### Extracted text

begin

# Dongguan



## A90

Hey everyone,

I have just been offered a job in Dongguan, Guangdong that pays RMB6,000 a month and provides free accomidation and utilities for my contract. However I have read many reviews, more negative than positive, about the city and how it is a crime infested and over polluted city. Has anybody here been to Dongguan or has lived in DOngguan? Also, does anybody know how much of this crime is actually violent crime and not just petty theft. I've looked around and haven't found much. I'm trying to decide between this and a job in Thailand, but would prefer China if possiable. Thanks for any info.


----------



## VAsecretary

A90 said:


> Hey everyone,
> 
> I have just been offered a job in Dongguan, Guangdong that pays RMB6,000 a month and provides free accomidation and utilities for my contract. However I have read many reviews, more negative than positive, about the city and how it is a crime infested and over polluted city. Has anybody here been to Dongguan or has lived in DOngguan? Also, does anybody know how much of this crime is actually violent crime and not just petty theft. I've looked around and haven't found much. I'm trying to decide between this and a job in Thailand, but would prefer China if possiable. Thanks for any info.


Hi, I dont know whether you have chosen the job in Dongguan. But I am pretty confident to tell you that Dongguan is much better and safer than Thailand. First of all, it is politically stable in China compared to Thailand. Secondly, it is a wealthy city, near Hongkong and Guangzhou.

end

### Information given
begin

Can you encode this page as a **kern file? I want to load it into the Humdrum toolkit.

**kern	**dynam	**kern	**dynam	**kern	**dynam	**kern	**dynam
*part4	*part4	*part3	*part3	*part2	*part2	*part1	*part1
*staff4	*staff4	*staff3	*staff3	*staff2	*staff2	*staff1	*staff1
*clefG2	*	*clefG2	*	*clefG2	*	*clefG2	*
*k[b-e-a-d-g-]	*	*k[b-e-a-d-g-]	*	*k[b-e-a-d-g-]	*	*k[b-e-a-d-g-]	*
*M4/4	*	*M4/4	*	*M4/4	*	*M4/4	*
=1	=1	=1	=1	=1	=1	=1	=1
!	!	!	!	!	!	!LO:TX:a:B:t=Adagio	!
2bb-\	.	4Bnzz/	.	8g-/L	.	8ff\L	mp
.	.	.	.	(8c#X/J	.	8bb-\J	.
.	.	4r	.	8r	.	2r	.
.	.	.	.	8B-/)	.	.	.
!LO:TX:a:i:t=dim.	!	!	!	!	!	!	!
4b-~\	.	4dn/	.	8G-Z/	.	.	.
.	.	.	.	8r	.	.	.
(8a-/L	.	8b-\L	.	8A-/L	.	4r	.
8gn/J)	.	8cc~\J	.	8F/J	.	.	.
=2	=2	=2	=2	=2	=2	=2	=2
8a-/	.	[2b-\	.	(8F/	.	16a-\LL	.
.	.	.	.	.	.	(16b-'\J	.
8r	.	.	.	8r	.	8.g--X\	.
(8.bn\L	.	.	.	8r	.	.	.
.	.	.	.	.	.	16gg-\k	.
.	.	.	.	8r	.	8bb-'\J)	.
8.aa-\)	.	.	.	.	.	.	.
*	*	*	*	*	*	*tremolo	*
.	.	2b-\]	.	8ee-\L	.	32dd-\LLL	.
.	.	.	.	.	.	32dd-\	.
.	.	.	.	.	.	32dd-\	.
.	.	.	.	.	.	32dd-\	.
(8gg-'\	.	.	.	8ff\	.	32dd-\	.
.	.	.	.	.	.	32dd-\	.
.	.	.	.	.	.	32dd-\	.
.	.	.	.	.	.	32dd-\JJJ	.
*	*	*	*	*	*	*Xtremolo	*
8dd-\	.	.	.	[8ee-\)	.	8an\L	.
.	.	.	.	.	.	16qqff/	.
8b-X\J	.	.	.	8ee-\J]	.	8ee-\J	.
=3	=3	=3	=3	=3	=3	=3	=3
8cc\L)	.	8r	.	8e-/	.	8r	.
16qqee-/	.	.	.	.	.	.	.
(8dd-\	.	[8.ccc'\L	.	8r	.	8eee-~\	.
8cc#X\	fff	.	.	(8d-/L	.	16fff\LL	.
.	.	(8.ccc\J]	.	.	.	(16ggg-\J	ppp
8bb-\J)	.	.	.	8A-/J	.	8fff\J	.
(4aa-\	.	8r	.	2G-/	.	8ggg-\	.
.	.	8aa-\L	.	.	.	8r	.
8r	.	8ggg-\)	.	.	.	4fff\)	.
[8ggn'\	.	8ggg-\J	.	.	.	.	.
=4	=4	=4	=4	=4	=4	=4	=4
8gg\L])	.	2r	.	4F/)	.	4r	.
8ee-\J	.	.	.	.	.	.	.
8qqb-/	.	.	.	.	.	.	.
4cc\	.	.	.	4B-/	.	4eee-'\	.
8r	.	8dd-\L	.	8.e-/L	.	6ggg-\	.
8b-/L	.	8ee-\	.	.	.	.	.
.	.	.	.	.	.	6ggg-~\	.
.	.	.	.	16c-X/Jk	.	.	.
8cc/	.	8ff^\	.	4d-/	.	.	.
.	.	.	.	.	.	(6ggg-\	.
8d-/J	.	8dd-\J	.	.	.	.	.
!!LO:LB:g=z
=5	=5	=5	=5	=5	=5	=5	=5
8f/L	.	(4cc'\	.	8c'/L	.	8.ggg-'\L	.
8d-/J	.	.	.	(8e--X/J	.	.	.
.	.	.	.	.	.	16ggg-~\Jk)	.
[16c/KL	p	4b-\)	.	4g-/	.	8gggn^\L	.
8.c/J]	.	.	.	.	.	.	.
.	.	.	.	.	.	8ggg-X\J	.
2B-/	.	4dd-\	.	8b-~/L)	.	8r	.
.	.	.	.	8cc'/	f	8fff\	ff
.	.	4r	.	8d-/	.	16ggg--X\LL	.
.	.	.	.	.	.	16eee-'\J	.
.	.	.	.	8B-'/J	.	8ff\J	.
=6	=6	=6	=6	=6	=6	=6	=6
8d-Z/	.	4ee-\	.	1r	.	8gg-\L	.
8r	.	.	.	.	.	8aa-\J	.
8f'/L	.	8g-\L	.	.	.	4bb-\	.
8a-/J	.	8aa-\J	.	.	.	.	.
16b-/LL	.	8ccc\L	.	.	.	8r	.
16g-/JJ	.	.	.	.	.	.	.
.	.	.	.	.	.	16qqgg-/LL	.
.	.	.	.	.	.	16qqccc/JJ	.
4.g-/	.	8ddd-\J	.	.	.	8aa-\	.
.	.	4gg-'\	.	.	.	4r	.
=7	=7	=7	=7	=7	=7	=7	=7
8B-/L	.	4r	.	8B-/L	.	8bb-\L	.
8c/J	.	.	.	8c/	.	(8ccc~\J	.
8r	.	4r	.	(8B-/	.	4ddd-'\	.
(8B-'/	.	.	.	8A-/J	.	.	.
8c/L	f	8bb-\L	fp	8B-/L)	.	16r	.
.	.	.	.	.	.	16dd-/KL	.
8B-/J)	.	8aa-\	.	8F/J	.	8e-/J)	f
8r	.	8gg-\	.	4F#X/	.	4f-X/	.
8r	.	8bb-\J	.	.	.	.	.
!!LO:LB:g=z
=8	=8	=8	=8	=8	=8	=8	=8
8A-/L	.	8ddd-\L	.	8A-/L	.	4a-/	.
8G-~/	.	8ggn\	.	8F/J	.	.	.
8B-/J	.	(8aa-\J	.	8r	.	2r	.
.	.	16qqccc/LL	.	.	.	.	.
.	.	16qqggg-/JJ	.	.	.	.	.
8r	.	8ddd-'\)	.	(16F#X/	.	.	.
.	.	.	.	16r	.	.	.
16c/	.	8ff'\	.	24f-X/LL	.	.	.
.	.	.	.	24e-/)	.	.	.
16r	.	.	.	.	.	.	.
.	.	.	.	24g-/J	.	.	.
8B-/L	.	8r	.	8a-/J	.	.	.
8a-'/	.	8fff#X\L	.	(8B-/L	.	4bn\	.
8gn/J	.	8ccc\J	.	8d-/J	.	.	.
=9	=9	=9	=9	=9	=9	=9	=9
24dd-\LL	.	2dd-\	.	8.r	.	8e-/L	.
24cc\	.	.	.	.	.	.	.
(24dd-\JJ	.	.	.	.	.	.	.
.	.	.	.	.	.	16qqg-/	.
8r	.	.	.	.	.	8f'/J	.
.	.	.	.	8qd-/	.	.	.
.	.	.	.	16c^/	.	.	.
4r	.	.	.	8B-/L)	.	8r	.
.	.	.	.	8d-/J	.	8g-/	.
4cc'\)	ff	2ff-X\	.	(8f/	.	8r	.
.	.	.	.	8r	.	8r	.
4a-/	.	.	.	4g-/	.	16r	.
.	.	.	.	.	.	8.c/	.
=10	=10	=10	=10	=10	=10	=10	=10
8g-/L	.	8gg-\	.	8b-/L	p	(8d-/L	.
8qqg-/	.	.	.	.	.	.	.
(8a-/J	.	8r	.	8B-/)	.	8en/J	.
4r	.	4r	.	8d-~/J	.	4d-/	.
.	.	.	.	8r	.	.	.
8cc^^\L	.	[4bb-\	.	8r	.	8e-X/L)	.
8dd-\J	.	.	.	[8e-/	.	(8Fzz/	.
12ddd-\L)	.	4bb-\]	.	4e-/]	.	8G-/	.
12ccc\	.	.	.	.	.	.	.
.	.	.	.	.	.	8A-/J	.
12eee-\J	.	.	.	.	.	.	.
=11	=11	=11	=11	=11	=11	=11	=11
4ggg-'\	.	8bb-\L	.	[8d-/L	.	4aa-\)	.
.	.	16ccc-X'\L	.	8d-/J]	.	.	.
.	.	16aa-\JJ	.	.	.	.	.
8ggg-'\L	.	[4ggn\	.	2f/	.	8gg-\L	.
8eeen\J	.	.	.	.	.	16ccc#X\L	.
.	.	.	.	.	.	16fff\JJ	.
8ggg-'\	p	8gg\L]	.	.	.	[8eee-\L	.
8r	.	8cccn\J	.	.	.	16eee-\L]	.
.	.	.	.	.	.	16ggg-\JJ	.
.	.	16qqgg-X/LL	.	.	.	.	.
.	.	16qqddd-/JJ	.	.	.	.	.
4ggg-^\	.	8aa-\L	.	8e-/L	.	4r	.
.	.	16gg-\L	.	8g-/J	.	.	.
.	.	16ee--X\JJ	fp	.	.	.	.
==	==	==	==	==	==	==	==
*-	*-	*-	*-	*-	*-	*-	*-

end

### Directions
• A. List every place name mentioned in the Dongguan forum thread above, giving each place only once.
• B. Quote the passage of the Dongguan forum thread that begins at the words "Hi, I dont know" and stops after "Hongkong and Guangzhou.".

### Solutions to the problems
• A. Dongguan, Guangdong, Thailand, China, Hongkong, Guangzhou

• B.
Hi, I dont know whether you have chosen the job in Dongguan. But I am pretty confident to tell you that Dongguan is much better and safer than Thailand. First of all, it is politically stable in China compared to Thailand. Secondly, it is a wealthy city, near Hongkong and Guangzhou.